# START OF Reading text

I have an issue where in our application while writing a python script we use the file data as string only and output as string only. and then that output string we use as a file e.g xml or csv Below is the e.g of an tab delimited .txt file format which will be coming from the customer into our application. H is an header which will come only once and D is line level data which can be repeatative. Below is the specification about what these fields are. How can I convert this data to an csv format or an xml format. I saw lot of examples on stackoverflow but all are about open the file and load the file. Which is not working in my case.

# END OF Reading text
# START OF Record set

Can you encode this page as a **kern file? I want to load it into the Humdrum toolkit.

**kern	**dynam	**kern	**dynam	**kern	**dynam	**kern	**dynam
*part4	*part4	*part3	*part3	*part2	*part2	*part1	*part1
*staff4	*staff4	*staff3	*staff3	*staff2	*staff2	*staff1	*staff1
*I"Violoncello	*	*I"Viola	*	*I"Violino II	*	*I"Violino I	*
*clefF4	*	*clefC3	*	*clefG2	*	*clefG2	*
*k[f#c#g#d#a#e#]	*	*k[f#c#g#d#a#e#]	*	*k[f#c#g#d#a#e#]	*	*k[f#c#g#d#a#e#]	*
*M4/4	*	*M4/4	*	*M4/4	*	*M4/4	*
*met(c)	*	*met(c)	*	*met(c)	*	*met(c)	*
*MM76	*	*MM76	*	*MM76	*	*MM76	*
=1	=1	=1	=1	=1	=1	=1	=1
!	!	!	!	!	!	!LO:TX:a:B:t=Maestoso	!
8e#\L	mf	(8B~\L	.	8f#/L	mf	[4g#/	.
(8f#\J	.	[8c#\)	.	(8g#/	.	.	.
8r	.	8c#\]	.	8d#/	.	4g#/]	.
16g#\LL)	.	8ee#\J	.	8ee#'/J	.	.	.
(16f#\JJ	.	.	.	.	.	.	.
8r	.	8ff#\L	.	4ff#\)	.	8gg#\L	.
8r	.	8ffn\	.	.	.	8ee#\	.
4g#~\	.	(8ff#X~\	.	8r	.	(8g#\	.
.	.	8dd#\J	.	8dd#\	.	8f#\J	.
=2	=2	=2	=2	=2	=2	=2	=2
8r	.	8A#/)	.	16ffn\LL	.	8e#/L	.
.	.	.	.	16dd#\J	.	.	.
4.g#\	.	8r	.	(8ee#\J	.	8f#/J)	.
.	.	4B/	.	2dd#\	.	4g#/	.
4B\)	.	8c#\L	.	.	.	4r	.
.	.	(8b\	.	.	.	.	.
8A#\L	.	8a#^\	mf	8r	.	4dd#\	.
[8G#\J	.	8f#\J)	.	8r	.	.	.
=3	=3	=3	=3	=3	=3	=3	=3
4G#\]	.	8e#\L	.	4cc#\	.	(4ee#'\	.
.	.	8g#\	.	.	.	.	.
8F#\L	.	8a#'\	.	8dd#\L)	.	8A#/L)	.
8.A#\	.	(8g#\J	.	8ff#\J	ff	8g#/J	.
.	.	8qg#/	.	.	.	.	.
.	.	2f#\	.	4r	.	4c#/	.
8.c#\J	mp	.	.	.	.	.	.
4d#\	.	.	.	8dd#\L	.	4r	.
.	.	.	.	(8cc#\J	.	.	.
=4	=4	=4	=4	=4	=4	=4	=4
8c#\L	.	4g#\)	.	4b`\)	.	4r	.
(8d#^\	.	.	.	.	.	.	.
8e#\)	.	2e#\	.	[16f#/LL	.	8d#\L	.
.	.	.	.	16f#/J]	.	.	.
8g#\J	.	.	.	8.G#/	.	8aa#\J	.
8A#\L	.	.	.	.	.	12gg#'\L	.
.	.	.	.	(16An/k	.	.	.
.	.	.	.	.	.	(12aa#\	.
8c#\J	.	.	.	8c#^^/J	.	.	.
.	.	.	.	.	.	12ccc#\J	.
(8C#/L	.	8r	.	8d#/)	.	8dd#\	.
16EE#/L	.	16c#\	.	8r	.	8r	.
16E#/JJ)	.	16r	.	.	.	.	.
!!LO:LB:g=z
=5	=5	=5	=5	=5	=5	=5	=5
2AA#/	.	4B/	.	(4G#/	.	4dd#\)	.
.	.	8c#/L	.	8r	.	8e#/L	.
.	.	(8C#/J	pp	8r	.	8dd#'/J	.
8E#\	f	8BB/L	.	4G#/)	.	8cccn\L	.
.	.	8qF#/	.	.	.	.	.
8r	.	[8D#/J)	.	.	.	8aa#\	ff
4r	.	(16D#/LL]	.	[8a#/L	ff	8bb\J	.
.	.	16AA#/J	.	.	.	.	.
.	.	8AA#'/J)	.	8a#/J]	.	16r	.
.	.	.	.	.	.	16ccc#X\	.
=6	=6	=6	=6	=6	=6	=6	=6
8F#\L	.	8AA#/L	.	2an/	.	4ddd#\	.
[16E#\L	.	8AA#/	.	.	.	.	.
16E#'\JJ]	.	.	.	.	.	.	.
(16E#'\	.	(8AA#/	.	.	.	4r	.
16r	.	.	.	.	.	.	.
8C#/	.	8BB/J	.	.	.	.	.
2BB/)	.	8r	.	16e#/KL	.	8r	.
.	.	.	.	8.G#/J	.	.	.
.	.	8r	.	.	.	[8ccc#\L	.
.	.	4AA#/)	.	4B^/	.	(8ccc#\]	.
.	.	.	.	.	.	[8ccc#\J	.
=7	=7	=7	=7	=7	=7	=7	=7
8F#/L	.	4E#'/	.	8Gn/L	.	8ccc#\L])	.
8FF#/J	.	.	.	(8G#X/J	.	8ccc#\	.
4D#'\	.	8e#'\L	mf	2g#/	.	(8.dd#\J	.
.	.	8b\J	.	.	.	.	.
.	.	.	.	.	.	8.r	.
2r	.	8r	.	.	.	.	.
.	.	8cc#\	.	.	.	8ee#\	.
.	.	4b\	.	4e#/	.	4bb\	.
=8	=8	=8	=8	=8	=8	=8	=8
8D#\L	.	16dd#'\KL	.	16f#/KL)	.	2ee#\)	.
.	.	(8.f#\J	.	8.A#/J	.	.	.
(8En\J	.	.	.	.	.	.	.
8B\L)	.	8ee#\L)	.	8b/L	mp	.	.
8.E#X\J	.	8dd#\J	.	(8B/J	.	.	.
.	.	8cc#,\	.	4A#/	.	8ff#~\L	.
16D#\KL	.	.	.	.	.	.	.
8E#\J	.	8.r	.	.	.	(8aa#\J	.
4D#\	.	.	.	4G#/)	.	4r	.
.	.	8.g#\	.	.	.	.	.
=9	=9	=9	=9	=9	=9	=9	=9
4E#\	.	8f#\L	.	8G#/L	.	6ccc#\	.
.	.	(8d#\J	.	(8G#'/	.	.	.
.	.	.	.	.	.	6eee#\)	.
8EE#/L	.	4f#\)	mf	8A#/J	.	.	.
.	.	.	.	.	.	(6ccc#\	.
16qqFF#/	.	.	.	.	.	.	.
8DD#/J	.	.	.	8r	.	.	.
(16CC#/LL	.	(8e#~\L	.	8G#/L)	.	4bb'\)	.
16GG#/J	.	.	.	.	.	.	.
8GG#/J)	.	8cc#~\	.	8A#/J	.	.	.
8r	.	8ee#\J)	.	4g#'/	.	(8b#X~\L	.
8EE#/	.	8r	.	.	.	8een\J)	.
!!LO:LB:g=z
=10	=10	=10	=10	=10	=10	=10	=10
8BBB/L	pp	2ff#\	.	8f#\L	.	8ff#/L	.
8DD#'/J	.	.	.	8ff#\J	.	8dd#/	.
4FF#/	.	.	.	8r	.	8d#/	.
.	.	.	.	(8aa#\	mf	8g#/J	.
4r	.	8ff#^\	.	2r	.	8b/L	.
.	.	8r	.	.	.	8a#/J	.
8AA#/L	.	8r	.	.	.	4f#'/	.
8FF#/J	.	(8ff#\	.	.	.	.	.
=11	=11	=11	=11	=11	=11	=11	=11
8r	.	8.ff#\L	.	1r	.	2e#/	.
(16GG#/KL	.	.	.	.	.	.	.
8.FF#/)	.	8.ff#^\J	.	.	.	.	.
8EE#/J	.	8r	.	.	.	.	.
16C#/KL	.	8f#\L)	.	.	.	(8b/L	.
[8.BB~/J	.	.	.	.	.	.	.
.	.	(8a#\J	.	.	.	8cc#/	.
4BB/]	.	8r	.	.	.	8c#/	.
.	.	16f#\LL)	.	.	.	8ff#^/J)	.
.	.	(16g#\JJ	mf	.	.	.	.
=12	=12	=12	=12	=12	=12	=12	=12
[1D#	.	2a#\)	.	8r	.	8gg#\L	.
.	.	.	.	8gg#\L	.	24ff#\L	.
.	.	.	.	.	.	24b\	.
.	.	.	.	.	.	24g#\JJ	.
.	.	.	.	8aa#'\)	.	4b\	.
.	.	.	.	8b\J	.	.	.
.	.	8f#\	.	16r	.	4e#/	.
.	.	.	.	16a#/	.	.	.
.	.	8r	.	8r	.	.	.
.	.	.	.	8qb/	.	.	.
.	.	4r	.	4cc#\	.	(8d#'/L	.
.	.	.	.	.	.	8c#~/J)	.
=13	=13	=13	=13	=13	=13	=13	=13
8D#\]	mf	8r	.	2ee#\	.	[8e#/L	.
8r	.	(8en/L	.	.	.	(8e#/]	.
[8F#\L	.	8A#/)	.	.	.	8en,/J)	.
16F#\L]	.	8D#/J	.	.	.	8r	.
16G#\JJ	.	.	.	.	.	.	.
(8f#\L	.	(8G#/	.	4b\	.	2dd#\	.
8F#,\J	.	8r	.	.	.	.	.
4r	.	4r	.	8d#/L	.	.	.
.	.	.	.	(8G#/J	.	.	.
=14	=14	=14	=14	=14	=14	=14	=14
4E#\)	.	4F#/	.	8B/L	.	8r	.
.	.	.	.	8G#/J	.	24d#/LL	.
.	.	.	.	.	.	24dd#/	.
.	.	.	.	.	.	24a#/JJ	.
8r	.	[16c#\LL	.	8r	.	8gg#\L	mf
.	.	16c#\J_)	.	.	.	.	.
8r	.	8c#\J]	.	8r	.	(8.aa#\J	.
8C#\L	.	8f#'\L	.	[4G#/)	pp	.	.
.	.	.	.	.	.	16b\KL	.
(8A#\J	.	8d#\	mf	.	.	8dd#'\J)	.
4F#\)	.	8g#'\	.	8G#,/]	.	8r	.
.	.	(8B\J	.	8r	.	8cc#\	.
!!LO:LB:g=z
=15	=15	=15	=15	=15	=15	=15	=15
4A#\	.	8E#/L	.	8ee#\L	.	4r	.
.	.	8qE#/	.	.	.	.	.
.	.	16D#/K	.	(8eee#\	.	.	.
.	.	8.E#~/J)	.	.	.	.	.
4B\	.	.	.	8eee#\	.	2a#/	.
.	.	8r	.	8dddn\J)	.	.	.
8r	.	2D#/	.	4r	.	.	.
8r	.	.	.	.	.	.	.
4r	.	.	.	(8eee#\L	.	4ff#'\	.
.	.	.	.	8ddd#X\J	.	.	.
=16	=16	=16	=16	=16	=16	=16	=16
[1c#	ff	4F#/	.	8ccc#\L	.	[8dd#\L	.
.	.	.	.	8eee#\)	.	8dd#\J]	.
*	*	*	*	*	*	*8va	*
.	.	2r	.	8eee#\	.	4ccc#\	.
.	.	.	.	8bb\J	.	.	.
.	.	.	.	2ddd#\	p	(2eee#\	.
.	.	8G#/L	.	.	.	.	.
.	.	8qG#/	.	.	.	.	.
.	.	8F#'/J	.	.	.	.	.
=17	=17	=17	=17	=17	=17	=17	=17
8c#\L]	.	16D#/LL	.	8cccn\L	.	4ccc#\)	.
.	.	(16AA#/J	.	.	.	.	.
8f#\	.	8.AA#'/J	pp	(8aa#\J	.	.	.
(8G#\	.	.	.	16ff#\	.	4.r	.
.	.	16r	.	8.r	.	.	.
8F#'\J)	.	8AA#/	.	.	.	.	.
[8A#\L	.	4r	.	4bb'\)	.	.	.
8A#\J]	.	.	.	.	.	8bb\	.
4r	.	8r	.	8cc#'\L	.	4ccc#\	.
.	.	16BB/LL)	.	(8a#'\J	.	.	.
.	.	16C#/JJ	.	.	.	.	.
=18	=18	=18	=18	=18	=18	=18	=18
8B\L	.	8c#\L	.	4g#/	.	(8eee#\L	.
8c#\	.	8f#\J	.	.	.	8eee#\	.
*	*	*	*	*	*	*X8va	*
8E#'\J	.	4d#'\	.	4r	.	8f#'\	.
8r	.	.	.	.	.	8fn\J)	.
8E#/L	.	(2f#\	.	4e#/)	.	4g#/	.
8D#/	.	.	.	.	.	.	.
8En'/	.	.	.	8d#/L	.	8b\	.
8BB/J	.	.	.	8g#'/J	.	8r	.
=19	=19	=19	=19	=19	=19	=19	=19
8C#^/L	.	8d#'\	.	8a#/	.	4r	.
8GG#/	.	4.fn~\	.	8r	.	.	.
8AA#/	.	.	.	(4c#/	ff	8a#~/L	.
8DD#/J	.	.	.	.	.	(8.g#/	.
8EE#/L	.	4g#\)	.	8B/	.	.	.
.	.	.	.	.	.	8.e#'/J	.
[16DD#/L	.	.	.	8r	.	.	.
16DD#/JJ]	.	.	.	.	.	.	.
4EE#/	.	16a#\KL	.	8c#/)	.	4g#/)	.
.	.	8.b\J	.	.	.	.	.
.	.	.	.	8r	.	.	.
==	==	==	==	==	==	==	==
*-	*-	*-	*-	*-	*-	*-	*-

# END OF Record set

Parts of the exercise:
A: In the forum post, what does the letter H mark in the tab-delimited file?
B: Repeat everything in the forum post from "I have an issue" down to "in my case.", word for word.
The records play no part in these tasks.

Task solutions:
A: H marks a header, which comes only once.

B:
I have an issue where in our application while writing a python script we use the file data as string only and output as string only. and then that output string we use as a file e.g xml or csv Below is the e.g of an tab delimited .txt file format which will be coming from the customer into our application. H is an header which will come only once and D is line level data which can be repeatative. Below is the specification about what these fields are. How can I convert this data to an csv format or an xml format. I saw lot of examples on stackoverflow but all are about open the file and load the file. Which is not working in my case.